▶ [To do]: Pictures aside, write out every record exactly as it appears.

==== Supplied material

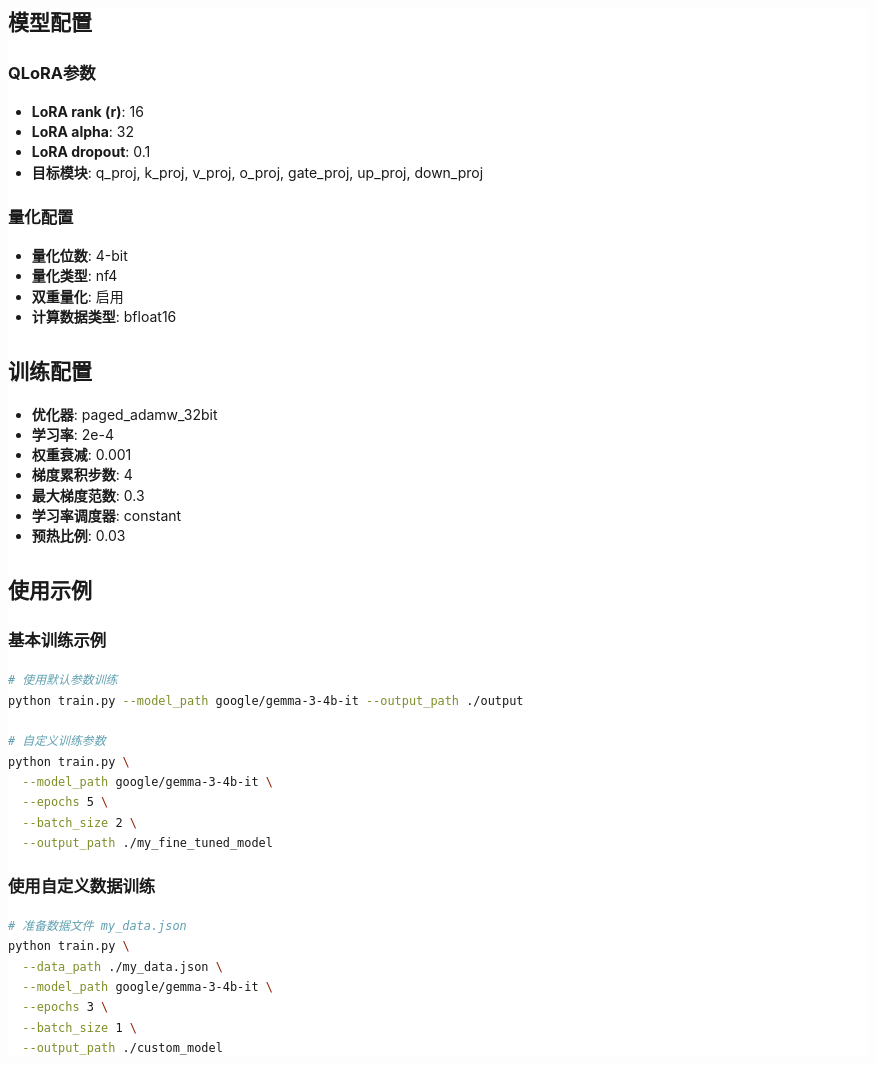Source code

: ## 模型配置

### QLoRA参数

- **LoRA rank (r)**: 16
- **LoRA alpha**: 32
- **LoRA dropout**: 0.1
- **目标模块**: q_proj, k_proj, v_proj, o_proj, gate_proj, up_proj, down_proj

### 量化配置

- **量化位数**: 4-bit
- **量化类型**: nf4
- **双重量化**: 启用
- **计算数据类型**: bfloat16

## 训练配置

- **优化器**: paged_adamw_32bit
- **学习率**: 2e-4
- **权重衰减**: 0.001
- **梯度累积步数**: 4
- **最大梯度范数**: 0.3
- **学习率调度器**: constant
- **预热比例**: 0.03

## 使用示例

### 基本训练示例

```bash
# 使用默认参数训练
python train.py --model_path google/gemma-3-4b-it --output_path ./output

# 自定义训练参数
python train.py \
  --model_path google/gemma-3-4b-it \
  --epochs 5 \
  --batch_size 2 \
  --output_path ./my_fine_tuned_model
```

### 使用自定义数据训练

```bash
# 准备数据文件 my_data.json
python train.py \
  --data_path ./my_data.json \
  --model_path google/gemma-3-4b-it \
  --epochs 3 \
  --batch_size 1 \
  --output_path ./custom_model
```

========

▶ [Result of this task]:
Source code

: ## 模型配置

### QLoRA参数

- **LoRA rank (r)**: 16
- **LoRA alpha**: 32
- **LoRA dropout**: 0.1
- **目标模块**: q_proj, k_proj, v_proj, o_proj, gate_proj, up_proj, down_proj

### 量化配置

- **量化位数**: 4-bit
- **量化类型**: nf4
- **双重量化**: 启用
- **计算数据类型**: bfloat16

## 训练配置

- **优化器**: paged_adamw_32bit
- **学习率**: 2e-4
- **权重衰减**: 0.001
- **梯度累积步数**: 4
- **最大梯度范数**: 0.3
- **学习率调度器**: constant
- **预热比例**: 0.03

## 使用示例

### 基本训练示例

```bash
# 使用默认参数训练
python train.py --model_path google/gemma-3-4b-it --output_path ./output

# 自定义训练参数
python train.py \
  --model_path google/gemma-3-4b-it \
  --epochs 5 \
  --batch_size 2 \
  --output_path ./my_fine_tuned_model
```

### 使用自定义数据训练

```bash
# 准备数据文件 my_data.json
python train.py \
  --data_path ./my_data.json \
  --model_path google/gemma-3-4b-it \
  --epochs 3 \
  --batch_size 1 \
  --output_path ./custom_model
```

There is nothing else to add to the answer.